Искры не вспыхнули, не хлынул поток воспоминаний или обвинений, не возникла картина из прошлого: четверо индейцев поливают свинцовым дождем горный склон.
– Я из-за тебя опоздаю, черноногий, – упрекает его Шейни, и Льюис, возвращаясь на свою сторону, осознает, что на секунду заглянул в вырез ее рубашки.
Она ловит его взгляд и говорит:
– Мог бы просто попросить.
– Нет, это не то… – начинает Льюис, а потом они оба поворачиваются к баскетбольному мячу, который медленно катится по наклонному полу гаража подобно огромному, очень мягкому шарику пинбола.
– Лучше мне не пачкать одежду, – говорит Шейни через широкий бак, она смотрит ему прямо в глаза, будто хочет сказать нечто прямо противоположное.
– Я знаю, кто ты, – отвечает ей Льюис как раз в тот момент, когда мотор заводится, и она щурит глаза, потому что плохо расслышала, и точно так же, как в тот последний день охоты, наступает тот момент, когда он мог бы отступить, мог бы остановиться, мог бы не допустить, чтобы это произошло.
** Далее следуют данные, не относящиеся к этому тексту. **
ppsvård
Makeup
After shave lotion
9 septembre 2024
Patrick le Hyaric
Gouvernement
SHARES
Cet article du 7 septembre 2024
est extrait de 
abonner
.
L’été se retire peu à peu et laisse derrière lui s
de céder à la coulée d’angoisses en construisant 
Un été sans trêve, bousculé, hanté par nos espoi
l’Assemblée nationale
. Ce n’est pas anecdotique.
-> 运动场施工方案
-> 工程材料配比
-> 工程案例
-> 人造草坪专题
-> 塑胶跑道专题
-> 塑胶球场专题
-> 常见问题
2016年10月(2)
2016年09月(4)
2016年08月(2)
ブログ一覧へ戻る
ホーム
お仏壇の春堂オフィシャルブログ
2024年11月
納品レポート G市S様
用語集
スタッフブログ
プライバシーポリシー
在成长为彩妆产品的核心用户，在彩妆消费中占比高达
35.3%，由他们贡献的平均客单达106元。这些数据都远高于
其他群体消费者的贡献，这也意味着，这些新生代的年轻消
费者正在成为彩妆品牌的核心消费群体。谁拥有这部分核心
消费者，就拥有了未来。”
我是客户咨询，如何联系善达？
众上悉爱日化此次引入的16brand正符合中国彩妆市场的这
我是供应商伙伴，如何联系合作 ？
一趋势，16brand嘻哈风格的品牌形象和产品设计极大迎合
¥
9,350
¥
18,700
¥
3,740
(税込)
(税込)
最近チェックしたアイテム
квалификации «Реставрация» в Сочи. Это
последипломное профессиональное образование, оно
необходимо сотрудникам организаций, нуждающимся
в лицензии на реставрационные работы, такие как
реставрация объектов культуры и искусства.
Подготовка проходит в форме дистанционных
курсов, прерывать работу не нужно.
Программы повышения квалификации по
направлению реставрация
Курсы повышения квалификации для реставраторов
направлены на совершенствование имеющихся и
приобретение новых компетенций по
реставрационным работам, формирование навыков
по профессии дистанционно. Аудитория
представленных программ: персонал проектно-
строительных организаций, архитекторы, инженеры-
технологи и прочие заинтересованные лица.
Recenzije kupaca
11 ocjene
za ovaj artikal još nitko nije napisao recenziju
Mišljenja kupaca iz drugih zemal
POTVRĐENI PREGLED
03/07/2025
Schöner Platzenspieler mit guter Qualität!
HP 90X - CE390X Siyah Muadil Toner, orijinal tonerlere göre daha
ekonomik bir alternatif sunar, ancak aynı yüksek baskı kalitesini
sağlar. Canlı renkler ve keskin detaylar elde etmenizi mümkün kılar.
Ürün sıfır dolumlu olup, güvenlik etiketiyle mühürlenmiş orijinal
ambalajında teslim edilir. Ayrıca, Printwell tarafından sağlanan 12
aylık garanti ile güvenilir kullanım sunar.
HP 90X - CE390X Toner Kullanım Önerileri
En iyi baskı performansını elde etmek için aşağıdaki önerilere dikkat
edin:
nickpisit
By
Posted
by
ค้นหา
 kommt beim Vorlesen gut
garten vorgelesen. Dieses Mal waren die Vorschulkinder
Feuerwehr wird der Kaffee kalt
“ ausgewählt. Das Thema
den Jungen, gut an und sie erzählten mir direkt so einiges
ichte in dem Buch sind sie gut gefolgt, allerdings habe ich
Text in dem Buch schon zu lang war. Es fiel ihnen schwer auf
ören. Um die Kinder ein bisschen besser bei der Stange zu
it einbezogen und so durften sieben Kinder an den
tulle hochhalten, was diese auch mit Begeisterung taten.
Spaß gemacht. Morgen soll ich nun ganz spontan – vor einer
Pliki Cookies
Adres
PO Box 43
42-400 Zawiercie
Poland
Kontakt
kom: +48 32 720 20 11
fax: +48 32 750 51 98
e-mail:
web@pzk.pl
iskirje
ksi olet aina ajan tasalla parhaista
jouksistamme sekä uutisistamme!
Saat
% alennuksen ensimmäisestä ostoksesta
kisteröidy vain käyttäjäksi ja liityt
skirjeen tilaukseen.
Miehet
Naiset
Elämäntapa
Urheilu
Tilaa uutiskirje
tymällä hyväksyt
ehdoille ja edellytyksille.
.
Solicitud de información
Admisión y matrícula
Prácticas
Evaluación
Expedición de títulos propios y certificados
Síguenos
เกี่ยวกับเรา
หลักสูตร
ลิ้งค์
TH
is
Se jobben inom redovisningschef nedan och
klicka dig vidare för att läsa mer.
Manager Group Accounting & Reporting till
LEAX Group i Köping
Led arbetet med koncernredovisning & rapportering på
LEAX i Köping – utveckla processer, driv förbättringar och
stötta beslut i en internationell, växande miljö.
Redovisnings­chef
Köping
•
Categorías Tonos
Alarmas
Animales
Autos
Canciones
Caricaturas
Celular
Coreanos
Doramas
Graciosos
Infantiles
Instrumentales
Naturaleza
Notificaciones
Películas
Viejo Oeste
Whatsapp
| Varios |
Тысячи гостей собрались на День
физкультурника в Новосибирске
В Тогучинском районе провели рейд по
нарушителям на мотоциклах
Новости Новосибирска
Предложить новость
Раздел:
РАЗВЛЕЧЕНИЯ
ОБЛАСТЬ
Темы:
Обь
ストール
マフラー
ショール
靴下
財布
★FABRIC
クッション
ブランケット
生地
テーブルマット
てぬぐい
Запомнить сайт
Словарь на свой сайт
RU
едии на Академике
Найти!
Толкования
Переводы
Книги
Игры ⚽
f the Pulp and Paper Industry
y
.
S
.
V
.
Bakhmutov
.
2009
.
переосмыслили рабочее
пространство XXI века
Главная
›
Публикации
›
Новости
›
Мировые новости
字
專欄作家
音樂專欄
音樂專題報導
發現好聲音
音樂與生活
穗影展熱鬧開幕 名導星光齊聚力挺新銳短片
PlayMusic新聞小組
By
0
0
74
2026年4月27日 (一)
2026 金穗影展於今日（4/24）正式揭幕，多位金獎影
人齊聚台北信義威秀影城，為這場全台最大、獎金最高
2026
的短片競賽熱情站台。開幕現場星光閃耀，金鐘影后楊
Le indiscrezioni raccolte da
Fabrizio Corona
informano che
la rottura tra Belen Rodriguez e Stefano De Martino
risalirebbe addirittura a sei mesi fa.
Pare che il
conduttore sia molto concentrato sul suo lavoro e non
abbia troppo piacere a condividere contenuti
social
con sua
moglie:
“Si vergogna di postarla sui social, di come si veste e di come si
Он мог бы разорвать контакт, выключить мотоцикл, сделать вид, что сказал нечто другое – «Осторожно, побереги волосы», например. Лучше и не придумать.
Только именно этого он не хочет.
Она убила Харли, напоминает он себе. Она убила Харли и настраивает против него Питу. И последнее доказательство, что она – это именно она, окончательно ее выдало, даже больше, чем баскетбол, – то, что она не знает «Энди – погонщика мамонта». Книги были для нее только подспорьем, предлогом приходить сюда, средством осуществить ее план. Если бы она прочла четвертую книгу, она бы прокатилась на тех американских горках эмоций, на которых пришлось прокатиться Льюису и остальному миру поcле того, как Энди «умер» в конце третьей книги, а потом не появился в первой половине четвертой. Однако он не изображал из себя Гэндальфа, а просто застрял в шипучем мире внутри автомата по продаже напитков и ждал подходящих обстоятельств, чтобы снова появиться на свет. Таким обстоятельством оказался мамонт, которого один из его предков столкнул со скалы, но этот мамонт упал в озеро, находившееся как раз на месте фонтана. Поэтому, когда мамонт снова упал, как это бывает, когда время завершает цикл, эльфы вырезали Энди из его брюха. Сначала он был просто тощим зародышем мамонта, но потом вырос и стал собой в течение одного-единственного дня, проехал на том мертвом мамонте прямо через отдел косметики и парфюмерии, стал настоящим героем и спасителем, кем ему всегда и предназначалось быть. Такое возвращение невозможно забыть, особенно если она только что прочла эту книгу.
– Ты знаешь, кто я? – Шейни задает вопрос сквозь вой четырехтактного двигателя без глушителя, все еще держа кончик указательного пальца в фальшивой трубке, и больше она ничего не успевает сказать до того, как все происходит.
Приводной ремень находится с той стороны мотоцикла, где стоит Льюис – Шейни не глупа, «Женщина с Головой Вапити» не глупа, она бы заметила опасность, этот маленький конвейер мгновенной гибели, – но он запустил его на первой скорости, имея в виду, что то заднее колесо без покрышки, которое он уже поставил на место, тоже вращается, превратившись в серебристый туманный круг.
Полсекунды понадобилось его хромированным спицам для того, чтобы захватить ее длинные спиралевидные пряди, резко дернуть голову вверх и в сторону, и при этом ее шея издает явственный хруст. Но волосы все еще наматываются, втягиваются во вращающиеся спицы,
Льюис отшатывается от дросселя, выпускает из рук провода стартера.
Тишина. Только голое колесо постепенно замедляет вращение. Горло Шейни еще втягивает воздух, ее глаза смотрят на Льюиса, но она уже ничего не видит. Она падает назад, валится на спальные мешки и запасные детали, ее левая нога дергается, струйка слюны, не крови, течет из угла рта. Но ярко-красная артериальная кровь – повсюду: полоса капель крови пересекает гараж, тянется от пола к стене, потом к потолку, потом снова спускается по наружной стенке. Как разделительная линия между тем, кем Льюис был прежде, и тем, кто он теперь.
Он встает, нажимает кнопку на стене.
Пора опустить дверь.
Все еще вторник
Льюис так и не построил потельню, как ему хотелось, но если он простоит под душем наверху достаточно долго, весь окутанный паром, то сможет вообразить, будто он находится там. Кровь и мозг Шейни, попавшие на его лицо, стекают в сливное отверстие и исчезают навсегда.